Good day Icepick.  Check out of these books:

EFFORTLESS COMBAT THROWS, by *Tim Cartmell

*This isn't a Judo book, but Tim is an internal arts instructor but he is also a champion Brazilian JiuJitsu competitor.  He says that his background in the Chinese art of BaGuaZhang has helped him a lot with his BJJ contests.

I'm a Jujitsu man myself and Tim's book really helped me a lot with improving my body mechanics and setting up "stealth throws".

As far as Judo books go though, I would say go with KODOKAN JUDO, written by the founder of Judo himself, Jigoro Kano.

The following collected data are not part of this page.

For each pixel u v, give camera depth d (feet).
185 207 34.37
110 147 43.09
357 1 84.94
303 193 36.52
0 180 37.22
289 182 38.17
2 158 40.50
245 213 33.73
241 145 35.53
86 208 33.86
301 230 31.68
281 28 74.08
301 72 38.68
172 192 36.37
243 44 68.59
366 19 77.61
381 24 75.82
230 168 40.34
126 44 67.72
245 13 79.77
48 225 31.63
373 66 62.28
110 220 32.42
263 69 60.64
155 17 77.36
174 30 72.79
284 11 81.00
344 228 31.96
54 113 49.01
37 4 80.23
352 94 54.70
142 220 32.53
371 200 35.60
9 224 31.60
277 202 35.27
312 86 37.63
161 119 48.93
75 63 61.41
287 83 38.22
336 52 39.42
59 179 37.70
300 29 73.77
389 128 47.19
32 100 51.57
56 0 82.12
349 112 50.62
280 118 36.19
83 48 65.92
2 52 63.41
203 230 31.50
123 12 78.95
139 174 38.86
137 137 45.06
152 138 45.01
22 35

I hope this info helps and I wish you much success.


----------



## Kyle (Nov 16, 2001)

:uhoh: Uh, oh, time to get on the stick and get to Judo class myself!

    - Kyle


----------



## Icepick (Nov 16, 2001)

Zujitsuka -

Thanks a lot!  I just ordered it.  Hey, what is zujitsu?


----------



## Icepick (Nov 16, 2001)

Like it matters where you start!  On the top, the bottom, upside--down, stuck to the bottom of the desk like a piece of old gum....

Within 10 seconds, you have swept the other guy, mounted him, and ask him which submission he would prefer to tap to.


:soapbox:


----------



## Datu Tim Hartman (Nov 16, 2001)

You can do it my way. Put a knife to his throat and say *"You Lose"*.

:samurai: :ninja:

P.S. My way takes only 3 seconds.


----------



## Icepick (Nov 16, 2001)

NOT very sporting.


----------



## Datu Tim Hartman (Nov 16, 2001)

Play to win!

:samurai: :armed:


----------



## Jay Bell (Nov 16, 2001)

Hi Icepick,

I'd recommend Judo, by Kano sensei.  You can find it here

Good luck to you.  Let us know how it goes.  :boing1:


----------



## GouRonin (Jan 20, 2002)

I think I might head back to Judo too if I can't get a few classes in on the BJJ.


----------



## GouRonin (Jan 29, 2002)

Anyone else get this around their neck after working out in Judo?


----------



## Rubber Ducky (Jan 29, 2002)

I don't get it from Judo, but  do get it from Aikido.  I also get all kinds of "pinch" bruising etc.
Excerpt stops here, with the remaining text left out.